▶ **Stored data**:

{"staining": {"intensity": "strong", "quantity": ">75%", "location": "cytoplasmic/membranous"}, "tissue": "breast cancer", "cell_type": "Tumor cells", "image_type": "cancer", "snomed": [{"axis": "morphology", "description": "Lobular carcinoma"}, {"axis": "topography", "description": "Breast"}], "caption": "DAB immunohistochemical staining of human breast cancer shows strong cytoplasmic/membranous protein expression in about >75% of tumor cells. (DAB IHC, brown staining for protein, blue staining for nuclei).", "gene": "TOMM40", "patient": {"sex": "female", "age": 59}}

==

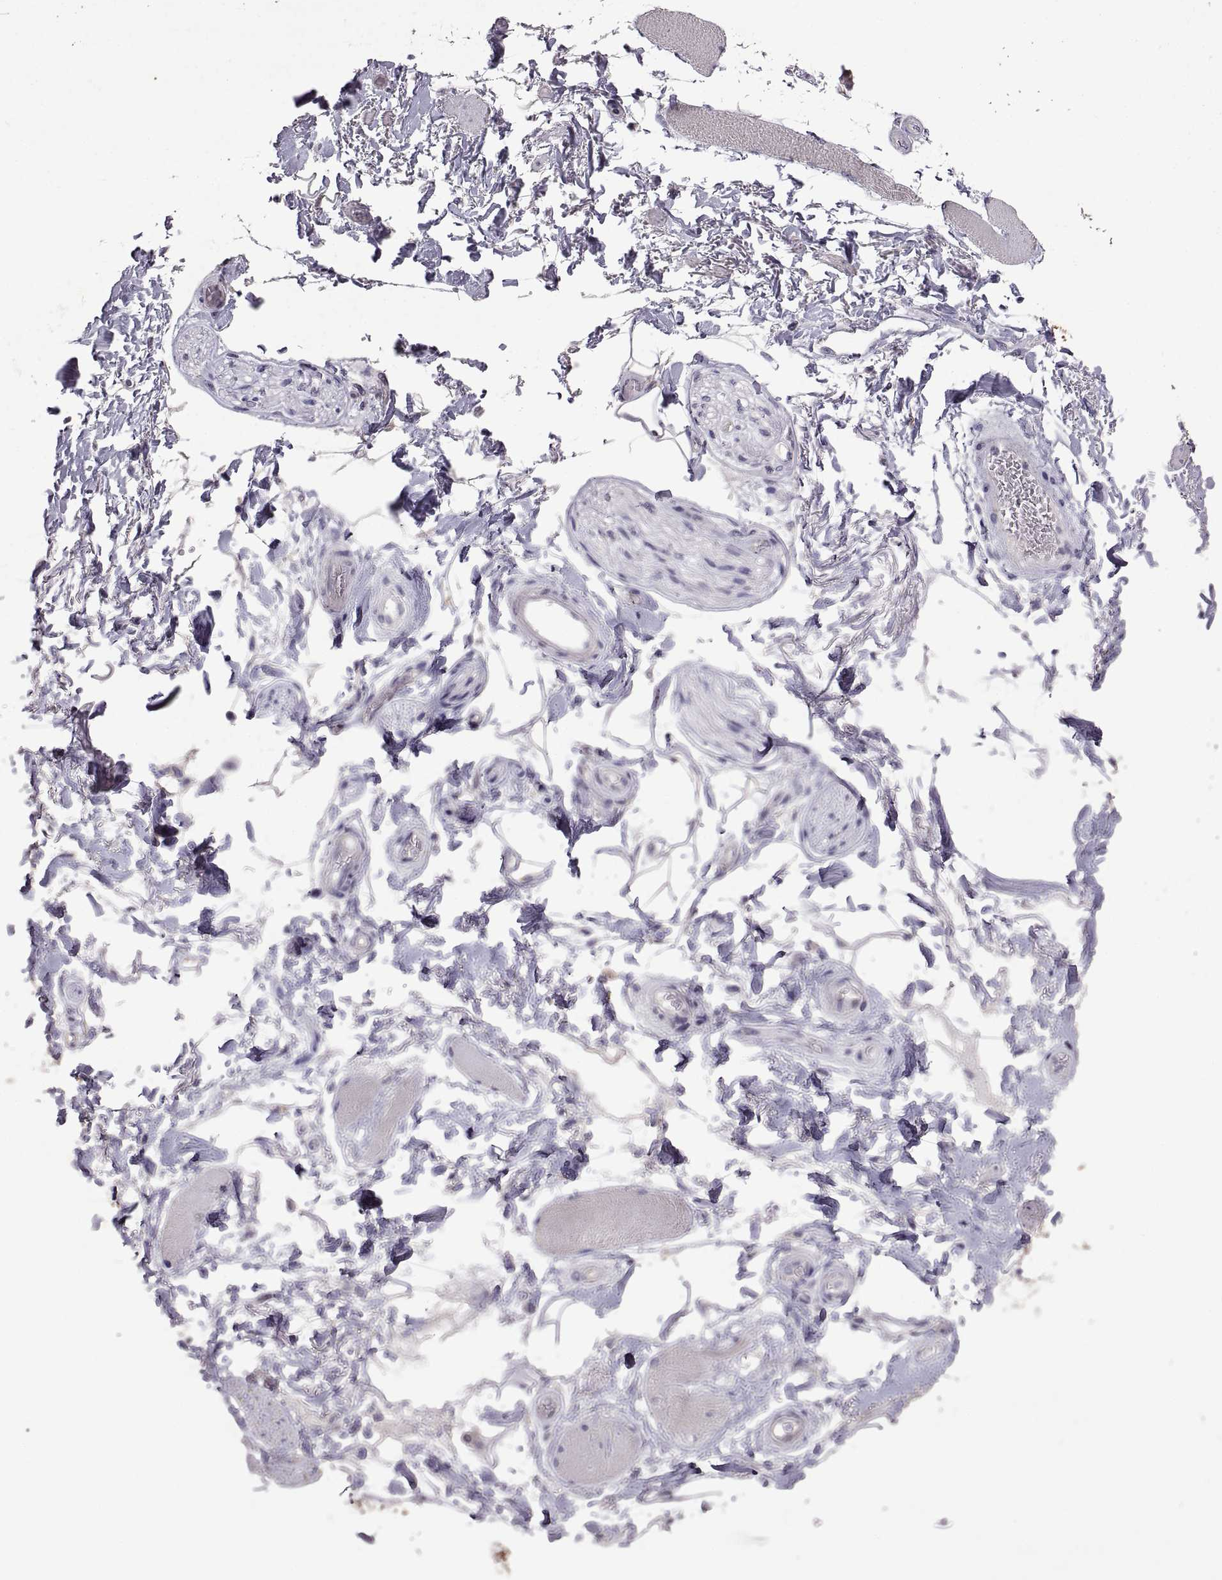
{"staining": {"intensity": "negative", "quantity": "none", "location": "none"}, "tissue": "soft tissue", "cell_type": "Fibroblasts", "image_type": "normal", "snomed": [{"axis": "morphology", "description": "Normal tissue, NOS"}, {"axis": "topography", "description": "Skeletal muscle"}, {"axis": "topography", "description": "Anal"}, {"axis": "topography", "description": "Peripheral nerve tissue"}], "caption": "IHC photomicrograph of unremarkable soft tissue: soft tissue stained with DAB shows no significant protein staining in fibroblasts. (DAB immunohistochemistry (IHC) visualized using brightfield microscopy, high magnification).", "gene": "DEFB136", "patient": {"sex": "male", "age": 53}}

* * *

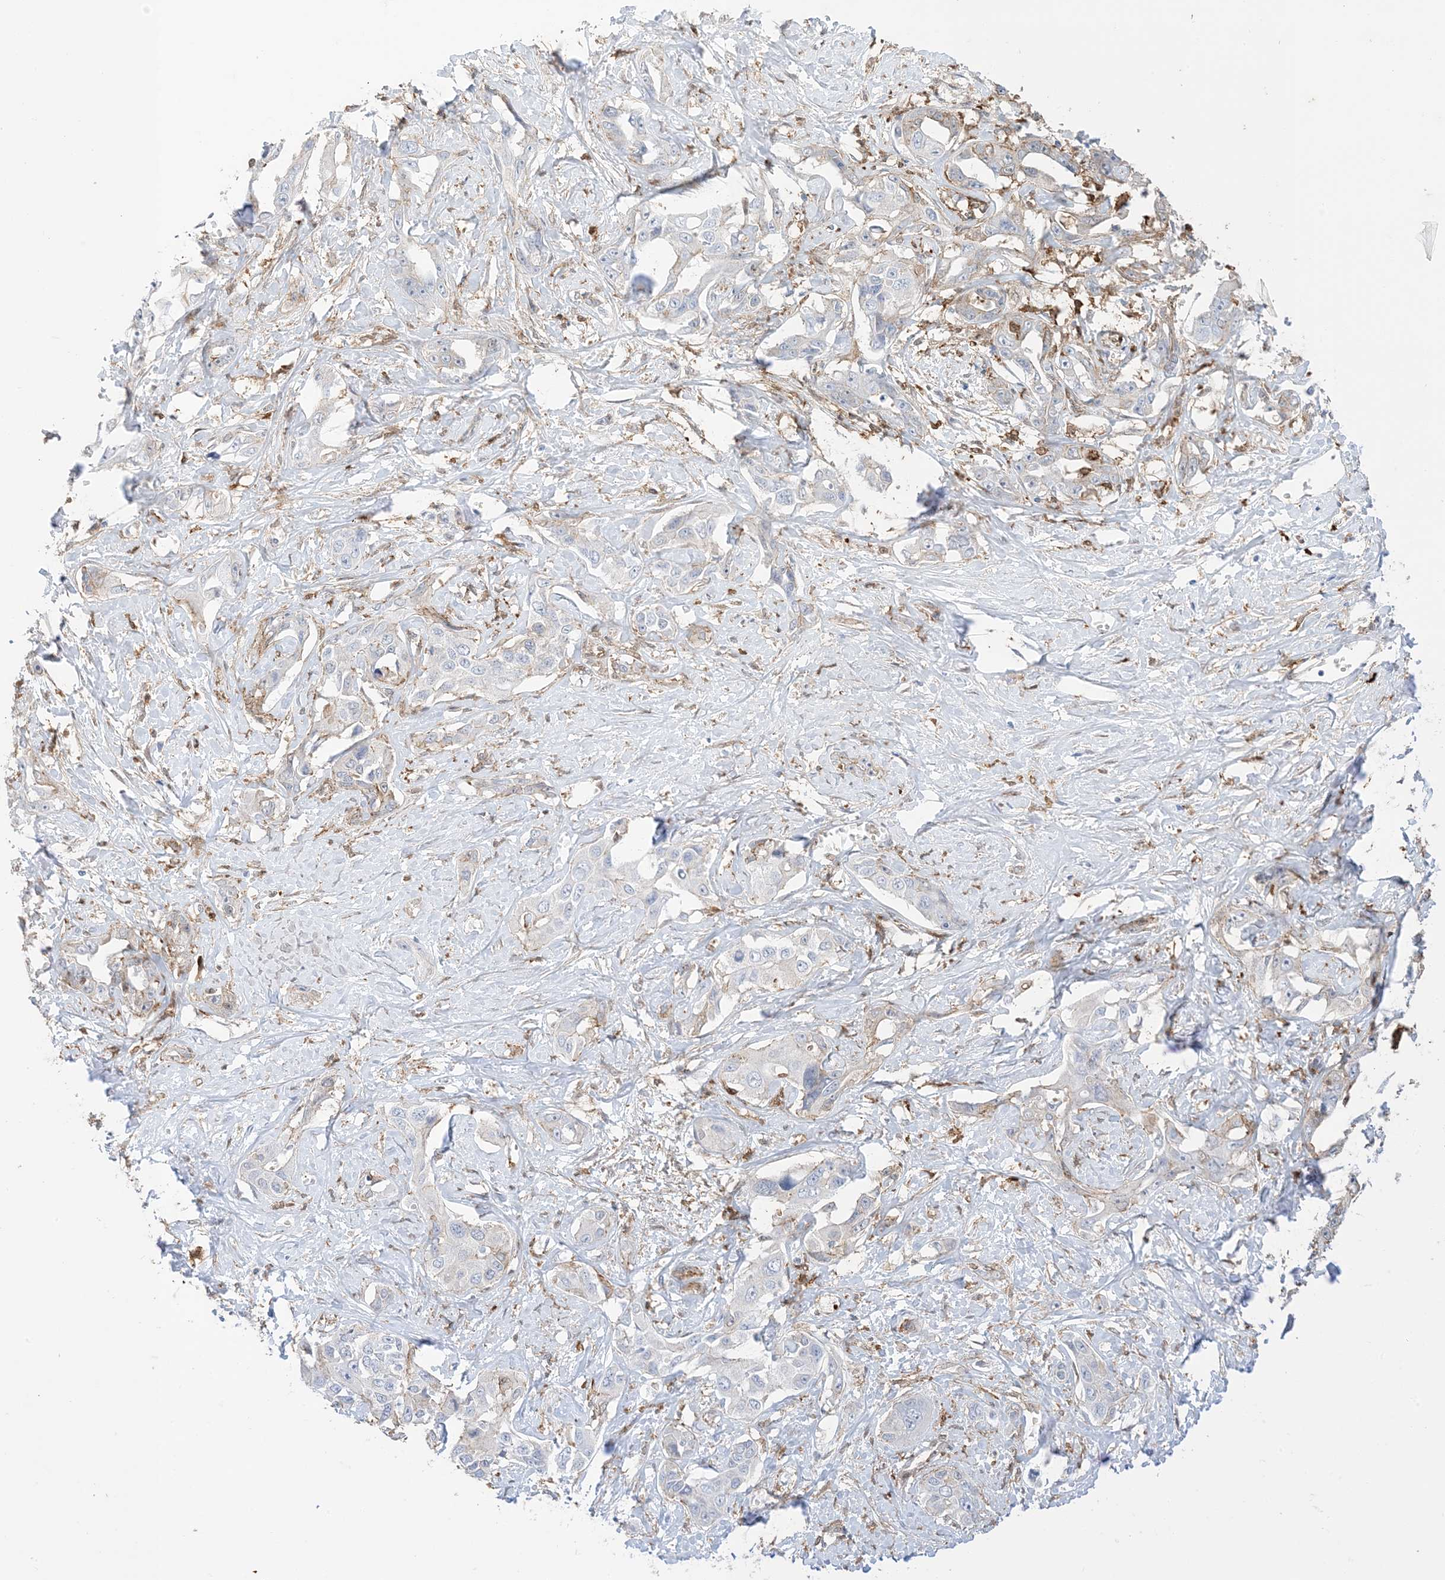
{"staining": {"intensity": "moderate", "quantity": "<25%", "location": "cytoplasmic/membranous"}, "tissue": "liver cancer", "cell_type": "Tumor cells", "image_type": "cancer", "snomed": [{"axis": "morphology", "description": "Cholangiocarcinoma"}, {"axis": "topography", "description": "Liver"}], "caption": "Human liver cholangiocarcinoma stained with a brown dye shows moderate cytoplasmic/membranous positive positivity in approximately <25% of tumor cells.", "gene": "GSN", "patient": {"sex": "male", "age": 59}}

▶ **What is expected**:
Return, from the data, each line where the string "stained" occurs.

▶ **Problem solution**:
{"staining": {"intensity": "negative", "quantity": "none", "location": "none"}, "tissue": "soft tissue", "cell_type": "Fibroblasts", "image_type": "normal", "snomed": [{"axis": "morphology", "description": "Normal tissue, NOS"}, {"axis": "topography", "description": "Skeletal muscle"}, {"axis": "topography", "description": "Anal"}, {"axis": "topography", "description": "Peripheral nerve tissue"}], "caption": "IHC photomicrograph of unremarkable soft tissue: soft tissue stained with DAB shows no significant protein staining in fibroblasts. (DAB immunohistochemistry (IHC) visualized using brightfield microscopy, high magnification).", "gene": "DEFB136", "patient": {"sex": "male", "age": 53}}
{"staining": {"intensity": "moderate", "quantity": "<25%", "location": "cytoplasmic/membranous"}, "tissue": "liver cancer", "cell_type": "Tumor cells", "image_type": "cancer", "snomed": [{"axis": "morphology", "description": "Cholangiocarcinoma"}, {"axis": "topography", "description": "Liver"}], "caption": "Human liver cholangiocarcinoma stained with a brown dye shows moderate cytoplasmic/membranous positive positivity in approximately <25% of tumor cells.", "gene": "GSN", "patient": {"sex": "male", "age": 59}}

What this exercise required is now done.